You'll need a fax modem if you want to send the fax through a phone line.  I believe most if not all dial-up modems can send faxes.  However, if you want to send a fax using an internet fax service, you do not need a modem.




irishluck said:


> can we get a fax modem for a computer, hook up a phone line into the computer to the fax, then a phone line from the fax into the phone line and such and will that work?



No.


----------



## Nanobyte

PohTayToez said:


> You'll need a fax modem if you want to send the fax through a phone line....


You may be correct but why can't it be possible if your ADSL ISP was also your telephone land line supplier?  Same cable, company.  Instead of having to use a fax modem you would only need some software to send the data down the wire as a fax stream.


----------



## PohTayToez

A DSL modem uses much higher (non-audible) frequencies than a fax modem, which is why DSL is capable of simultaneous voice and data transmission.  It would be possible to send a fax through a DSL line using a DSL line filter and and fax modem/machine, but this would be basically the same thing as setting it up through a normal phone line.

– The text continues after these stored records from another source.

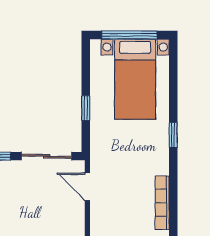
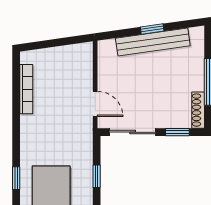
window: (173, 135) -> (16, 178), moved

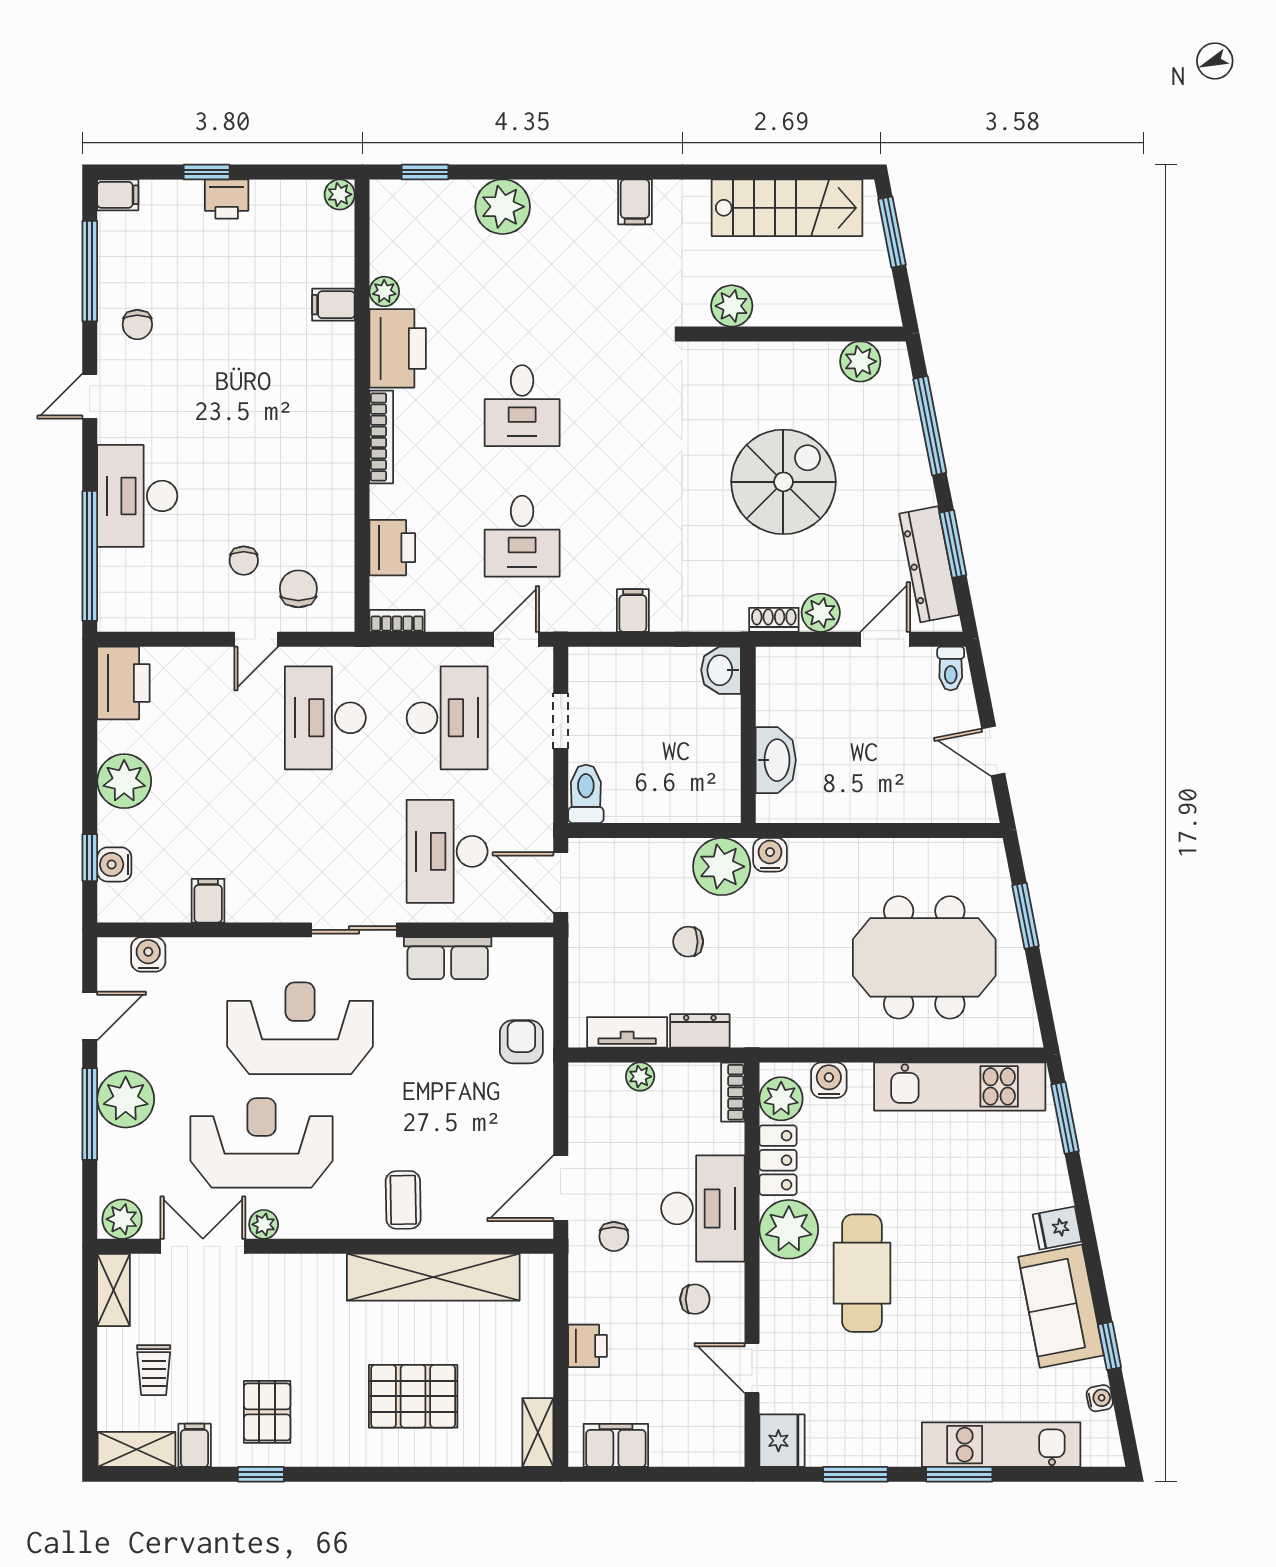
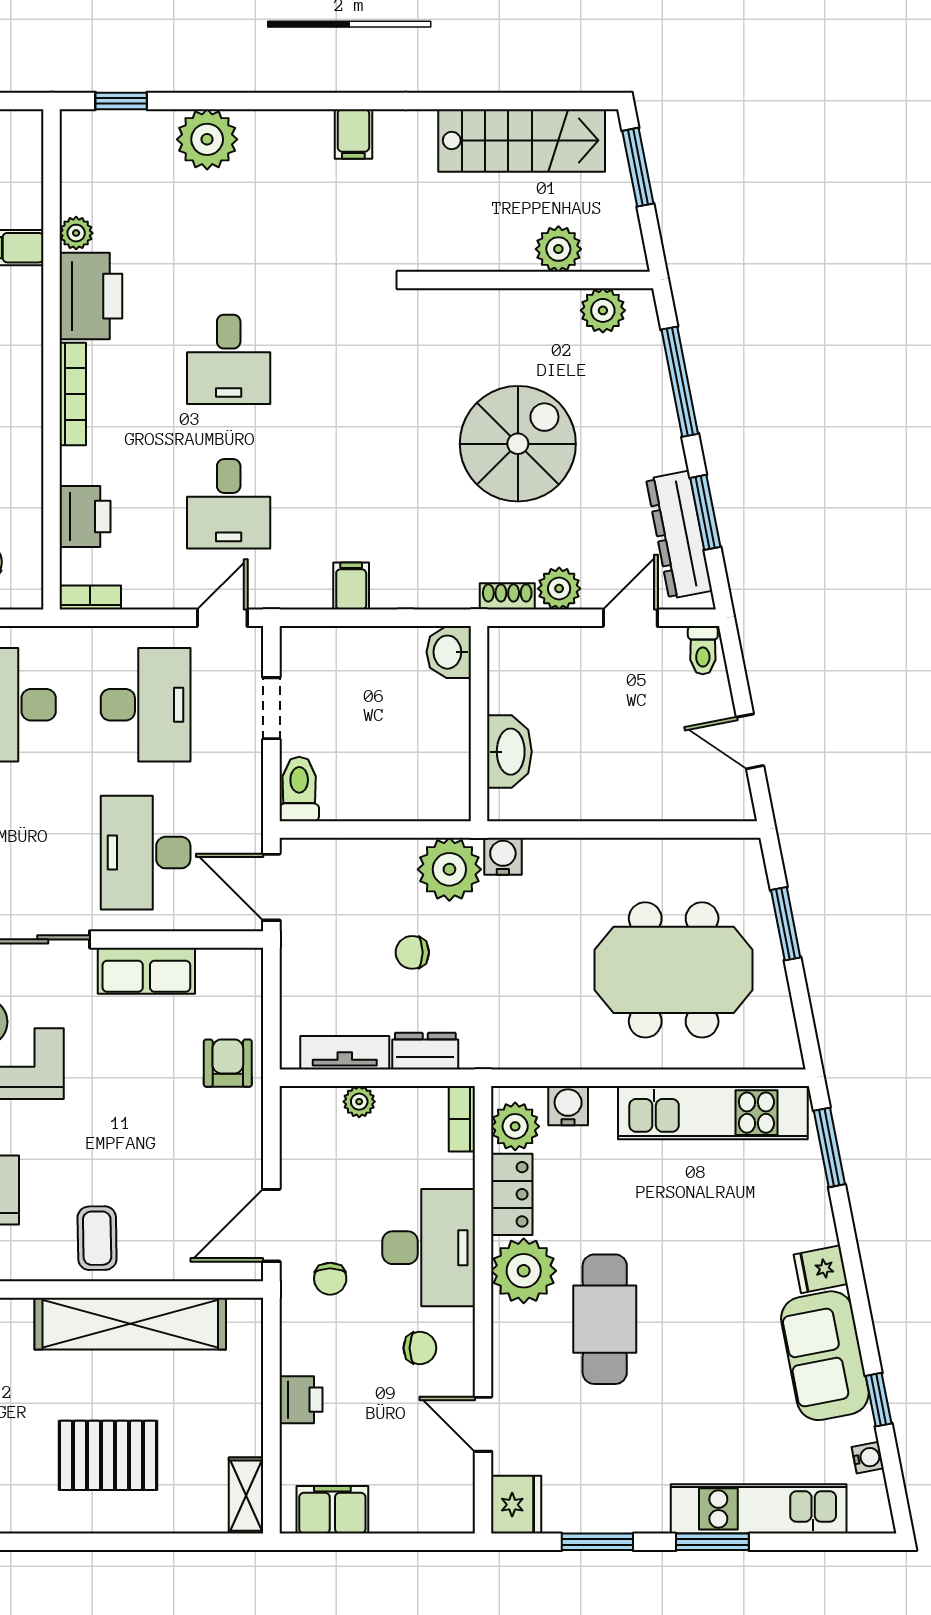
plant: (340, 194) -> (27, 126), removed
plant: (732, 306) -> (558, 249), moved

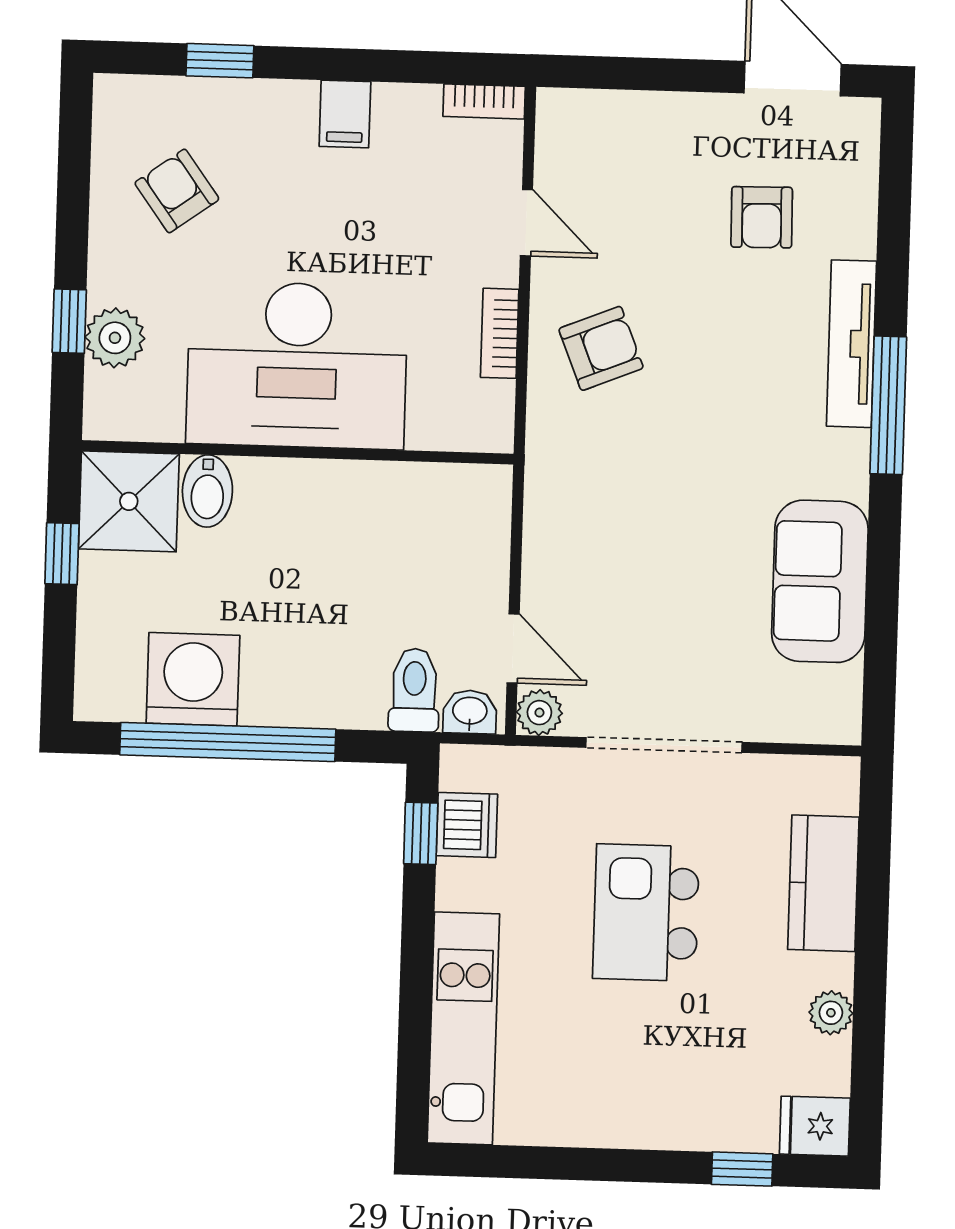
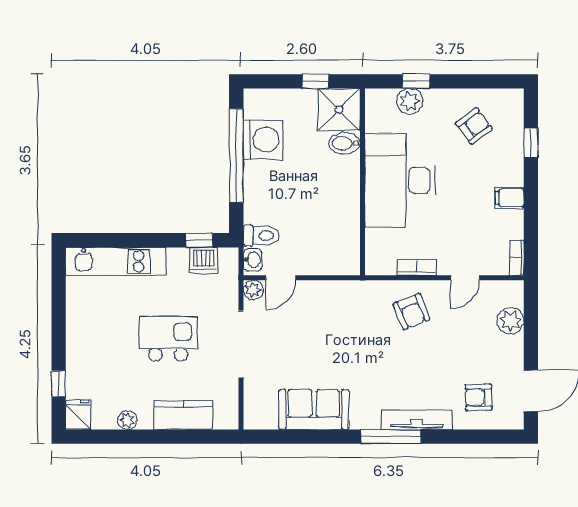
plant: (630, 120) -> (511, 321), added
armchair: (762, 217) -> (479, 397), moved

 Bottom line: if you want to send faxes over a phone line, you need a fax modem.


----------



## irishluck

now you guys just said something bout if i wanted to send a fax over my internet connection that i would have to use some faxing software.

Well on my computer there is some "fax wizard" on there, it lets you upload the document that you want to fax, and the number your sending it to and supposedly sends it, does this work? or does anyone know what I'm talking about?


----------



## tremmor

I have a Microtek scanner. its supposed to fax through the internet. i will try out later and report back.


----------



## Nanobyte

I had further thoughts.  What has not been really addressed by us is whether you can create a fax on your PC and send it to your fax machine via USB.  That was your original question!  It seems so.

If you do not have it already, download the manual here, the Software Users Guide.  Go to Chapter 6, Brother PC-FAX Software.


----------



## irishluck

Nanobyte said:


> I had further thoughts.  What has not been really addressed by us is whether you can create a fax on your PC and send it to your fax machine via USB.  That was your original question!  It seems so.
> 
> If you do not have it already, download the manual here, the Software Users Guide.  Go to Chapter 6, Brother PC-FAX Software.




well the fax is hooked up through the pc via usb. But when we use this fax wizard it just tells me to put in the fax number and the document wanting to fax and it just "faxes" i guess. but we haven't really tested it to see if it really does fax though


----------



## Nanobyte

irishluck said:


> well the fax is hooked up through the pc via usb. But when we use this fax wizard it just tells me to put in the fax number and the document wanting to fax and it just "faxes" i guess. but we haven't really tested it to see if it really does fax though


You don't use the Fax Wizard, you use the Brother PC-FAX software that I assume came with the printer.  The manual I linked you to is for that software.  It's probably on the same disk as the drivers etc.  If it's not installed you will have to do that.  Then read Chapter 6.

If you want the nitty gritty on what you will be aiming at, look at page 132. "Create a file in any application on your PC.....Click Start to send fax"


----------



## irishluck

sorry i havent responded back to you guys sooner, been crazy busy at work, im going to look at the manual now, so if you are suppose to use the software from the fax machine itsself, what exactly is the intention of the fax wizard on windows then?

UPDATE: I got it all working, turns out i only had the printer driver on the computer and not the whole entire software driver that i needed. Its been loaded on there now and looks like its going to work!

Thanks for the help guys


----------